17. Pulang Ke Rumah

1.7K 199 23
                                    

Note : Cerita ini menggandung kekerasan, tindakan tidak terpuji, dan beberapa kata kasar, mohon bijak dalam membaca. Don't Plagiat. Don't forget for vote and comment. Enjoy and Happy Reading.
.
.
.

Kasakara, atau bisa kita panggil Asa itu telah di nyatakan sembuh, walaupun belum total. Kini setelah hampir dua minggu lamanya, akhirnya ia diizinkan pulang dengan beberapa petuah keras dari Yudi.

“Makasih Om, lain kali Asa minta Papa main ke rumah Om ya” ucapnya saat kini mereka sudah di depan pintu rawat, akan keluar.

“Iya, Om seneng dengernya. Inget, jangan paksa keras buat inget sesuatu, kamu sudah ada di rumah, semua akan berjalan sebagaimana ingatan kamu merekam. Biarkan tubuh kamu sembuh di tempatnya, oke?” Yudi menggusak pelan kepala Asa dan di terima dengan senang olehnya.

Thanks ya dek” Joni turut mengucap terimakasih pada sang adik atas perawatan yang selama ini di usahakan untuk anak bungsunya.

Kini keduanya memasuki mobil, menuju rumah yang selama ini orang-orang di sekitar Asa ceritakan.

“Pa, aku boleh tanya gak?” Asa membuka suara, kala mobil yang ia naiki bersama Joni terhenti sebab lampu merah menyala.

“Hm, tentu saja sayang”

“Dulu, pas aku, maksudnya, anu aduh, gimana ya” Asa terlihat kelimpungan merangkai kata, membuat Joni terkekeh gemas dan mengusak surai sang bungsu lembut.

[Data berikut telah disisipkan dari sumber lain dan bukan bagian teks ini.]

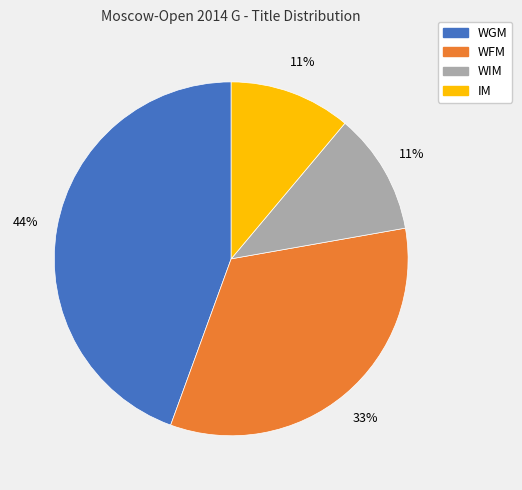

Which category has the biggest portion of the pie?

WGM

“Pelan-pelan saja, jangan gugup sayang, Papa tidak akan menggigit Arsa loh”

“Tapi janji gak marah sama aku?” tanya Asa takut, sedang Joni mengangguk mantab.

“Pernah gak, aku panggil Papa pake sebutan Ayah?” tanya Asa lirih.

Joni mengernyit bingung sebelum menjawab tidak.

Lampu terlihat hijau, klakson berbunyi dari belakang, membuat mobil Joni mau tak mau berjalan terlebih dahulu, juga membuat pertanyaan yang Asa lontarkan dengan lirih tidak terdengar jelas di telinga Joni, “Papa pernah pukul Asa?”

•••

“CUMA SEGINI?!” Orang dewasa dengan perawakan tubuh tinggi juga wajah yang galak itu mengibaskan beberapa lembar uang di depan wajah seorang remaja, anaknya.

“Iya Ayah, maaf ...” Remaja berwajah manis itu menunduk dalam, takut akan bentakan juga emosi yang tertera jelas pada raut muka sang ayah.

“Cari lagi! Sana ke balai desa, bantu-bantu apa kek, jadi anak berguna dikit bisa ga sih, bangsat” tubuh remaja itu di dorong kasar agar segera pergi menuju tempat yang sang ayah perintahkan.

“Maaf ayah, maafkan Arsa ...”

“Arsa, Arsa. Lo tuh jadi laki-laki jangan letoy! Baru ketemu sama ayah nya tuh kasih duit yang banyak, lo kira hidup tu ga perlu duit?!” bentak Robi, nama sang ayah dari sosok Harsa.

“Lo itu, enak. Asa saja setiap hari tidak pernah pulang biar bisa ngasih duit yang banyak buat gue, masa lo anak kandung gue ga bisa kayak dia! Lagian kemana bocah sialan itu pergi sih?!”

“Arsa tidak tau ayah ...”

“Gak usah banyak bacot, sana kerja!”

Harsa berjalan cepat, pergi dari hadapan ayahnya untuk menuju tempat yang bisa memberinya pekerjaan.

Kini kulit yang biasa mulus terawat itu penuh luka, penyakit yang tidak lama muncul pun sering kambuh jika ia bekerja terlalu berat, hingga Harsa sudah terbiasa meredakan asma tanpa obat.